_Action item_. Rewrite the records as a numbered list, starting at the beginning of the records and ending with the line that contains "Thanks to the", skipping blank lines and leaving out the pictures.

_The data_.
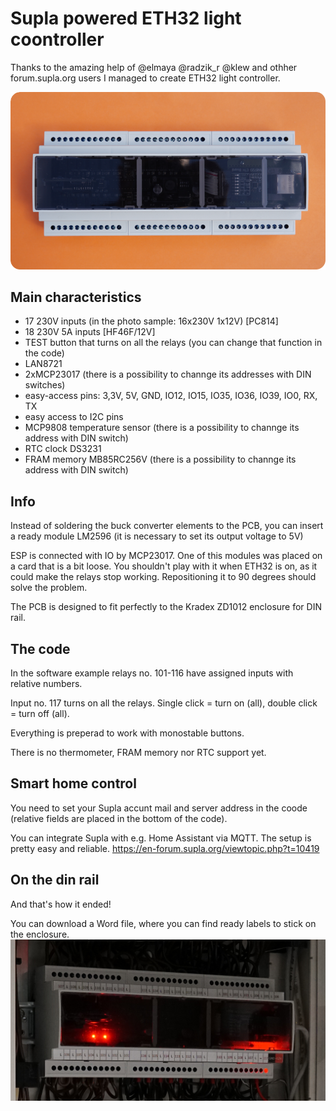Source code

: # Supla powered ETH32 light coontroller
Thanks to the amazing help of @elmaya @radzik_r @klew and othher forum.supla.org users I managed to create ETH32 light controller.

![alt text](https://github.com/jaku2019/ETH32/blob/main/photos/readme_photo.png?raw=true)
## Main characteristics
- 17 230V inputs (in the photo sample: 16x230V 1x12V) [PC814]
- 18 230V 5A inputs [HF46F/12V]
- TEST button that turns on all the relays (you can change that function in the code)
- LAN8721
- 2xMCP23017 (there is a possibility to channge its addresses with DIN switches)
- easy-access pins: 3,3V, 5V, GND, IO12, IO15, IO35, IO36, IO39, IO0, RX, TX
- easy access to I2C pins
- MCP9808 temperature sensor (there is a possibility to channge its address with DIN switch)
- RTC clock DS3231
- FRAM memory MB85RC256V (there is a possibility to channge its address with DIN switch)

## Info
Instead of soldering the buck converter elements to the PCB, you can insert a ready module LM2596 (it is necessary to set its output voltage to 5V)

ESP is connected with IO by MCP23017. One of this modules was placed on a card that is a bit loose. You shouldn't play with it when ETH32 is on, as it could make the relays stop working. Repositioning it to 90 degrees should solve the problem.

The PCB is designed to fit perfectly to the Kradex ZD1012 enclosure for DIN rail.
## The code
In the software example relays no. 101-116 have assigned inputs with relative numbers. 

Input no. 117 turns on all the relays.
Single click = turn on (all),
double click = turn off (all). 

Everything is preperad to work with monostable buttons. 

There is no thermometer, FRAM memory nor RTC support yet.
## Smart home control
You need to set your Supla accunt mail and server address in the coode (relative fields are placed in the bottom of the code).

You can integrate Supla with e.g. Home Assistant via MQTT. The setup is pretty easy and reliable. https://en-forum.supla.org/viewtopic.php?t=10419

## On the din rail
And that's how it ended! 

You can download a Word file, where you can find ready labels to stick on the enclosure.
![alt text](https://github.com/jaku2019/ETH32/blob/main/photos/on_the_din_rail.png?raw=true)
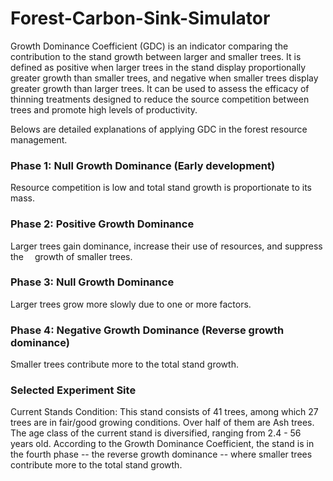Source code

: # Forest-Carbon-Sink-Simulator
Growth Dominance Coefficient (GDC) is an indicator comparing the contribution to the stand growth between larger and smaller trees.
It is defined as positive when larger trees in the stand display proportionally greater growth than smaller trees, and negative when smaller trees display greater growth than larger trees.
It can be used to assess the efficacy of thinning treatments designed to reduce the source competition between trees and promote high levels of productivity.

Belows are detailed explanations of applying GDC in the forest resource management.
### Phase 1: Null Growth Dominance (Early development)
Resource competition is low and total stand growth is proportionate to its mass.
### Phase 2: Positive Growth Dominance
Larger trees gain dominance, increase their use of resources, and suppress the  growth of smaller trees.
### Phase 3: Null Growth Dominance
Larger trees grow more slowly due to one or more factors.
### Phase 4: Negative Growth Dominance (Reverse growth dominance)
Smaller trees contribute more to the total stand growth.

### Selected Experiment Site
Current Stands Condition:
This stand consists of 41 trees, among which 27 trees are in fair/good growing conditions. Over half of them are Ash trees.
The age class of the current stand is diversified, ranging from 2.4 - 56 years old. According to the Growth Dominance Coefficient, the stand is in the fourth phase -- the reverse growth dominance -- where smaller trees contribute more to the total stand growth.
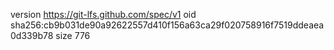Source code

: version https://git-lfs.github.com/spec/v1
oid sha256:cb9b031de90a92622557d410f156a63ca29f020758916f7519ddeaea0d339b78
size 776
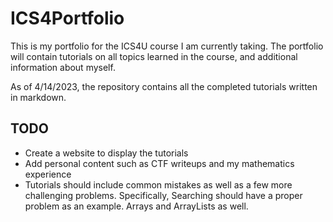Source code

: # ICS4Portfolio
This is my portfolio for the ICS4U course I am currently taking. The portfolio will contain tutorials on all topics learned in the course, and additional information about myself.

As of 4/14/2023, the repository contains all the completed tutorials written in markdown.

## TODO
 - Create a website to display the tutorials
 - Add personal content such as CTF writeups and my mathematics experience
 - Tutorials should include common mistakes as well as a few more challenging problems. Specifically, Searching should have a proper problem as an example. Arrays and ArrayLists as well.
 
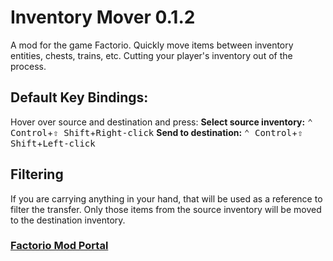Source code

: # Inventory Mover 0.1.2
A mod for the game Factorio.
Quickly move items between inventory entities, chests, trains, etc.
Cutting your player's inventory out of the process.
## Default Key Bindings:
Hover over source and destination and press:
**Select source inventory:** <kbd>⌃ Control</kbd>+<kbd>⇧ Shift</kbd>+<kbd>Right-click</kbd>
**Send to destination:** <kbd>⌃ Control</kbd>+<kbd>⇧ Shift</kbd>+<kbd>Left-click</kbd>

## Filtering
If you are carrying anything in your hand, that will be used as a reference to filter the transfer.  Only those items from the source inventory will be moved to the destination inventory.

### [Factorio Mod Portal](https://mods.factorio.com/mod/inventory-mover)
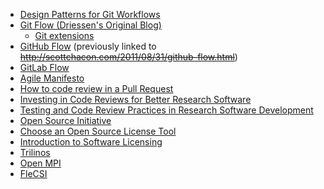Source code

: <!-- collaborative-sw-dev -->
  * [Design Patterns for Git Workflows](https://docs.google.com/document/d/1uVQYI2cmNx09fDkHDA136yqDTqayhxqfvjFiuUue7wo/edit#heading=h.s9tckbspfqj8)
  * [Git Flow (Driessen's Original Blog)](https://nvie.com/posts/a-successful-git-branching-model/)
    * [Git extensions](https://github.com/nvie/gitflow)
  * [GitHub Flow](https://docs.github.com/en/get-started/quickstart/github-flow) (previously linked to ~~http://scottchacon.com/2011/08/31/github-flow.html~~)
  * [GitLab Flow](https://docs.gitlab.com/ee/topics/gitlab_flow.html)
  * [Agile Manifesto](http://agilemanifesto.org/)
  * [How to code review in a Pull Request](https://blog.codacy.com/how-to-code-review-in-a-pull-request/)
  * [Investing in Code Reviews for Better Research Software](https://ideas-productivity.org/events/hpc-best-practices-webinars/#webinar068)
  * [Testing and Code Review Practices in Research Software Development](https://ideas-productivity.org/events/hpc-best-practices-webinars/#webinar044)
  * [Open Source Initiative](https://opensource.org/)
  * [Choose an Open Source License Tool](https://choosealicense.com/)
  * [Introduction to Software Licensing](https://ideas-productivity.org/events/hpc-best-practices-webinars/#webinar024)
  * [Trilinos](https://trilinos.github.io/)
  * [Open MPI](https://www.open-mpi.org)
  * [FleCSI](https://flecsi.github.io/flecsi)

_Solution to the problem_.
1. Source code
2. : # Supla powered ETH32 light coontroller
3. Thanks to the amazing help of @elmaya @radzik_r @klew and othher forum.supla.org users I managed to create ETH32 light controller.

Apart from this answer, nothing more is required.